C’est le cas typique de la refonte du site allociné en 2006. Ce n’est pas que le design était mauvais, c’est juste qu’il a changé totalement du jour au lendemain. Vous n’imaginez pas tous les messages d’utilisateurs très mécontents qu’ils ont reçu !

Pensant bien faire (effet de faux consensus), les designers avaient effectivement respecté les designs patterns, conçu une interface graphique convenable, mais avaient changé le fromage de place sans en avertir les utilisateurs. Allociné a fini par mettre en place un système de votes pour avoir des retours utilisateurs, mais il était trop tard.

Avoir des utilisateurs qui se plaignent d’une refonte ne signifie pas nécessairement que c’est mauvais. Si le nouveau design offre une plus grande facilité d’utilisation, les gens finiront par l’aimer. Les réclamations ne sont donc pas une raison d’éviter tous les remaniements. Mais comprenez qu’il ne faut pas changer le design uniquement pour juste redonner un coup de pinceau.

Conclusion

Pour finir, on retiendra que l’analyse concurrentielle est un bon moyen de pallier aux erreurs citées plus haut elle permettra :

  1. de récupérer les bonnes idées chez vos concurrents,
  2. de repérer les conventions de fonctionnements et de terminologies.

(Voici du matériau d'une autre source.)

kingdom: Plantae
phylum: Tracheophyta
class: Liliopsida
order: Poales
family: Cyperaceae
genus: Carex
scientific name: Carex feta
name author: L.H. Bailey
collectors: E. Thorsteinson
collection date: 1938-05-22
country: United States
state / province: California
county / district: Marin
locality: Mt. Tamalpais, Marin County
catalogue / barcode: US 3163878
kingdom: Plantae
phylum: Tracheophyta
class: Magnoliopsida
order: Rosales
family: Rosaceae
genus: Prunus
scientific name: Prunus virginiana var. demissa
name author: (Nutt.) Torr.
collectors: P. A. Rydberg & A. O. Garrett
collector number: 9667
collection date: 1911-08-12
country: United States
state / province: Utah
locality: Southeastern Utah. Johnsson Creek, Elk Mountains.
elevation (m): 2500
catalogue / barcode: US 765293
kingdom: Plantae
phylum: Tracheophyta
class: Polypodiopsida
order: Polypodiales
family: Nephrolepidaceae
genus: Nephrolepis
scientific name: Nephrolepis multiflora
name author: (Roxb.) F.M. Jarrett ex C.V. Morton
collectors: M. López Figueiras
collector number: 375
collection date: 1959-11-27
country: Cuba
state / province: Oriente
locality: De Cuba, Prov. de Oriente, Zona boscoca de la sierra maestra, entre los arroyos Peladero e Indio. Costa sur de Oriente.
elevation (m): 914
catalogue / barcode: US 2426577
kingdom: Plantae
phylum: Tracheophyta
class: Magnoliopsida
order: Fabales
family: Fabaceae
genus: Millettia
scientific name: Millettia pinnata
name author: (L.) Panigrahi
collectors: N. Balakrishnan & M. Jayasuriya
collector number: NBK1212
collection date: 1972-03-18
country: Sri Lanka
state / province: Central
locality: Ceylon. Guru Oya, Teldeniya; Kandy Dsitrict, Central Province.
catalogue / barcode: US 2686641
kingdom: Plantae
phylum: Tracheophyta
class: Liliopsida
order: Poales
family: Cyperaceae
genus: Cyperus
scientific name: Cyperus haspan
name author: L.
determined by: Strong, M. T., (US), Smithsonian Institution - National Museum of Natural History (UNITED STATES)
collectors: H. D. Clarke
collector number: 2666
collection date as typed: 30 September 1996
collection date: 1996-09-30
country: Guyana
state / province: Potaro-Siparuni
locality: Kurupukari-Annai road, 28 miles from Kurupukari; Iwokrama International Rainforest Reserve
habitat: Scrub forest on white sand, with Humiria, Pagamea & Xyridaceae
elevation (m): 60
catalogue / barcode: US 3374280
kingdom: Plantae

N’oubliez pas aussi que vous devez tenir compte des conventions qui existent pour concevoir votre produit (design pattern). Cela vous assurera d’avoir une interface facilement utilisable et cohérente par rapport à ce qui existe déjà sur internet.

Mais vous l’aurez compris, l’analyse concurrentielle, les designs patterns, la loi de Jakob et manger du fromage ne font pas tout. On va devoir creuser encore un peu plus dans notre cerveau et détailler les différentes types de mémoires qui existent.